А это уже было похоже на флирт — я действительно подлил немного водки в ее стакан.
— Идея гениальная: мы в соцсетях объявляем о смерти клиента. С его согласия, разумеется. Через сутки дезавуируем инфу. Вот такой чистый, идеальный бизнес.
— А в чем фишка?
— Фишка в том, что клиент, во-первых, узнает, как хорошо о нем думали его родные, близкие и чужие люди. Все эти каменты, все эти рипы, эти воспоминания, архивные фоточки. То есть сплошной позитив. Первая, эмоциональная часть. Вторая — деловая: клиенты в основном бизнесмены. По статистике, партнеры и контрагенты наиболее очевидно проявляют себя в течение тридцати часов после кончины своего соратника или, наоборот, конкурента. После тридцати часов в их поступки уже примешиваются здравый смысл, рассудок и расчет. А первые слова и, главное, действия — импульсивны. Ситуация смерти партнера или конкурента равна любой критической бизнес-ситуации. Проще говоря, именно смоделировав смерть, можно узнать, как, скорее всего, поступит твой партнер в сложной бизнес-коллизии.

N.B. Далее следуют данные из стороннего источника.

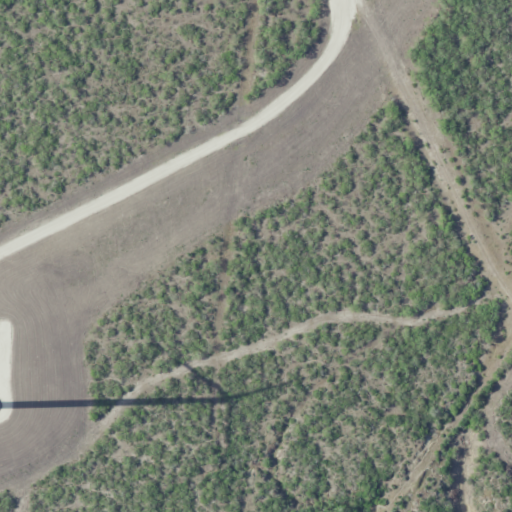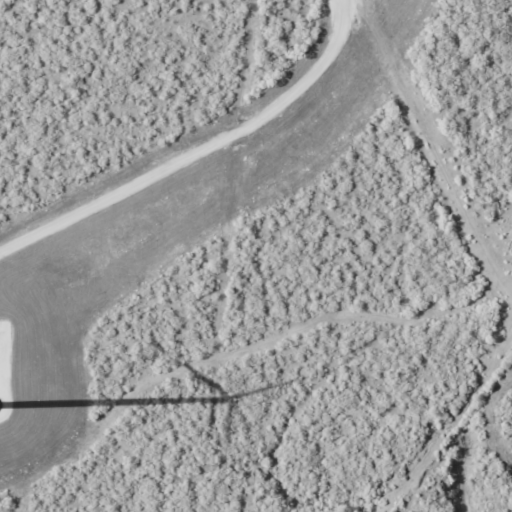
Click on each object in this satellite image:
road: (439, 130)
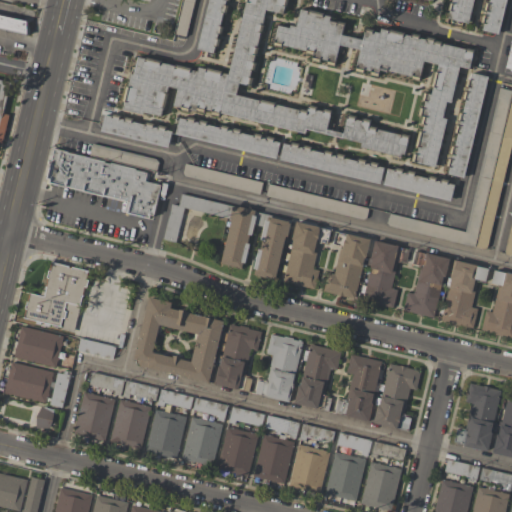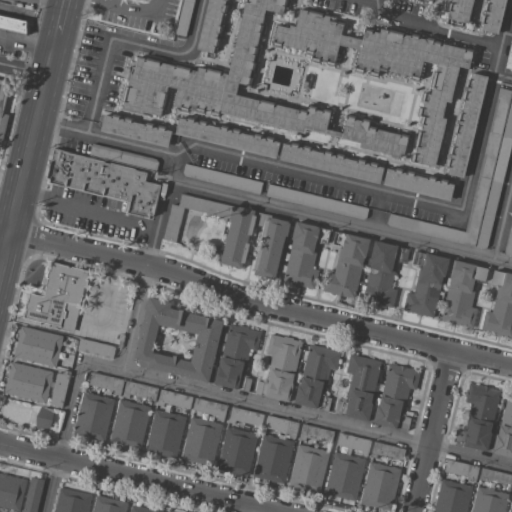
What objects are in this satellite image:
gas station: (26, 2)
road: (59, 2)
road: (133, 8)
parking lot: (138, 12)
building: (493, 16)
building: (494, 16)
road: (64, 17)
building: (183, 17)
building: (183, 17)
road: (2, 20)
building: (13, 24)
building: (13, 24)
building: (211, 25)
building: (212, 25)
road: (436, 29)
parking lot: (138, 35)
road: (128, 42)
road: (28, 43)
building: (509, 58)
building: (386, 64)
building: (388, 66)
road: (25, 69)
parking lot: (93, 75)
building: (250, 87)
building: (251, 88)
building: (5, 104)
building: (2, 106)
road: (487, 106)
building: (466, 125)
building: (467, 126)
building: (135, 130)
building: (135, 131)
building: (226, 137)
building: (226, 137)
building: (123, 157)
building: (123, 157)
road: (31, 158)
road: (251, 161)
building: (330, 163)
building: (331, 163)
building: (497, 169)
building: (221, 179)
building: (221, 179)
building: (495, 179)
building: (105, 181)
building: (104, 182)
building: (418, 184)
building: (418, 184)
building: (464, 189)
road: (246, 201)
building: (316, 201)
building: (316, 202)
building: (192, 213)
road: (381, 215)
road: (89, 216)
road: (506, 223)
building: (430, 229)
building: (237, 233)
road: (6, 234)
building: (509, 241)
building: (255, 242)
building: (509, 243)
building: (303, 255)
building: (304, 255)
road: (498, 256)
building: (346, 265)
building: (381, 274)
building: (383, 274)
building: (426, 284)
building: (425, 285)
building: (462, 293)
building: (462, 294)
building: (57, 298)
building: (58, 298)
road: (261, 300)
building: (500, 306)
building: (500, 306)
building: (176, 342)
building: (177, 342)
building: (37, 347)
building: (37, 347)
building: (95, 348)
building: (95, 349)
building: (235, 354)
building: (236, 357)
building: (279, 368)
building: (279, 368)
building: (315, 375)
building: (315, 377)
building: (27, 382)
building: (105, 383)
building: (106, 383)
building: (36, 384)
building: (360, 386)
building: (359, 388)
building: (59, 389)
building: (139, 391)
building: (140, 391)
building: (395, 396)
building: (395, 397)
road: (222, 398)
building: (173, 399)
building: (174, 400)
building: (208, 408)
building: (210, 408)
building: (93, 416)
building: (244, 416)
building: (93, 417)
building: (245, 417)
building: (478, 417)
building: (43, 418)
building: (44, 418)
building: (478, 418)
building: (129, 424)
building: (129, 424)
building: (280, 426)
building: (281, 426)
road: (432, 430)
building: (505, 430)
building: (505, 431)
building: (164, 434)
building: (164, 434)
building: (315, 434)
building: (316, 434)
building: (201, 441)
building: (201, 442)
building: (352, 443)
building: (353, 443)
building: (236, 451)
building: (236, 451)
building: (387, 451)
building: (387, 451)
building: (272, 459)
building: (272, 459)
building: (308, 469)
building: (308, 469)
building: (460, 469)
building: (461, 470)
building: (344, 476)
building: (344, 476)
building: (495, 478)
building: (496, 478)
road: (133, 480)
building: (379, 486)
building: (380, 486)
building: (11, 491)
building: (11, 492)
building: (32, 494)
building: (32, 495)
building: (451, 497)
building: (452, 497)
building: (488, 500)
building: (71, 501)
building: (71, 501)
building: (488, 501)
building: (107, 505)
building: (108, 505)
building: (510, 506)
building: (510, 507)
building: (139, 509)
building: (140, 509)
road: (259, 511)
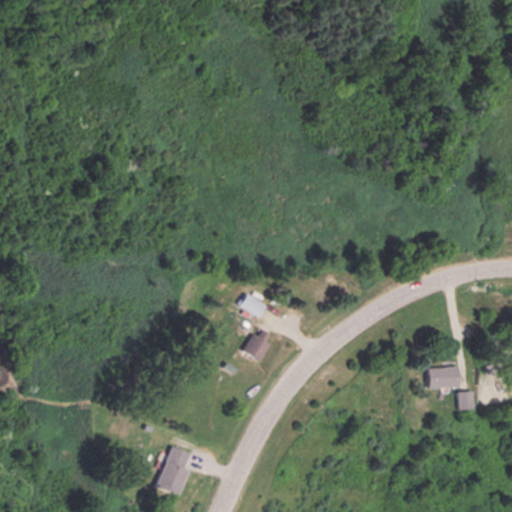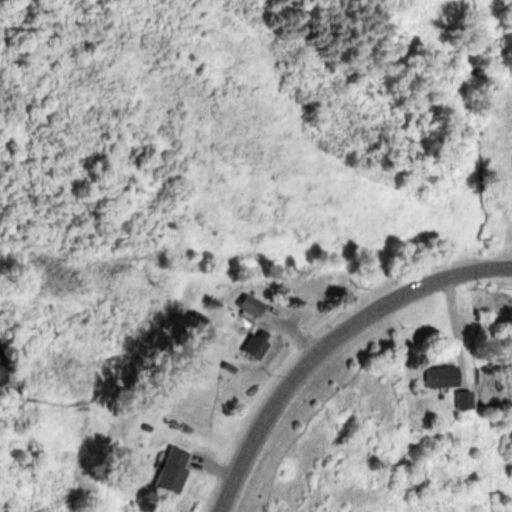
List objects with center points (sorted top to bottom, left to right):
building: (245, 303)
road: (326, 339)
building: (249, 342)
building: (433, 376)
building: (458, 398)
building: (165, 469)
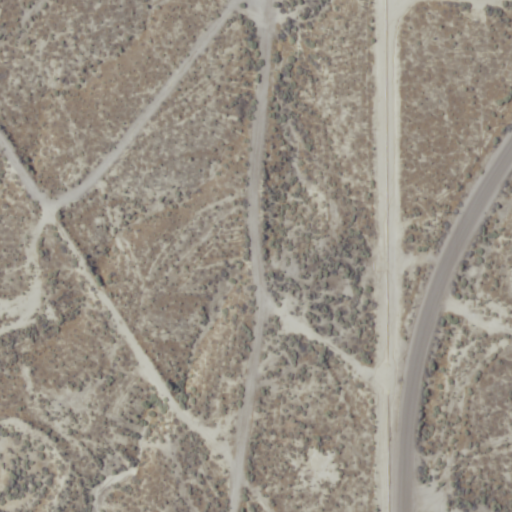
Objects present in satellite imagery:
road: (259, 255)
road: (455, 264)
road: (384, 296)
road: (461, 461)
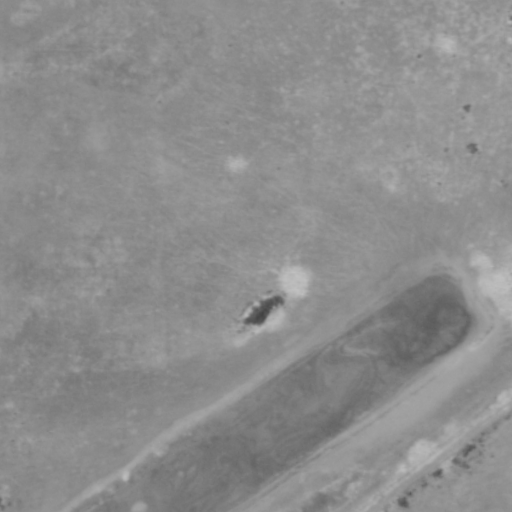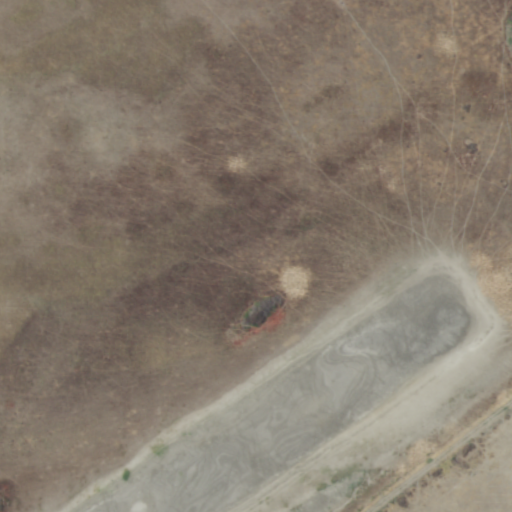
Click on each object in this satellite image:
crop: (255, 256)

— Как-то жестко, мне кажется.
— Не жестче, чем сама жизнь, — философски заметила Елизавета. — Ладно, ты добрый малый, к тому же в каком-то смысле мой подшефный. Давай сделаю тебе подарок на двадцать третье февраля.
— Ну, я уже не надеялся, что ты предложишь. Ты его сразу сделаешь или так и будем до февраля ждать?
— Я гарантирую тебе незабываемые эмоции. Это перевернет твою жизнь. Сразу не получится, лучше через неделю — у нас трафик очень высокий, услуга пользуется популярностью. Говорю же — золотое дно. Только нужно контракт подписать, что все добровольно. И да, все бесплатно — ты только предоставляешь нам право распоряжаться полученными сведениями, статистикой. Мы продолжаем исследовать феномен.
— А может, какой-нибудь другой подарок?
— Другой — это само собой, от другого тебе не отвертеться. А смерть — это бонус, малыш.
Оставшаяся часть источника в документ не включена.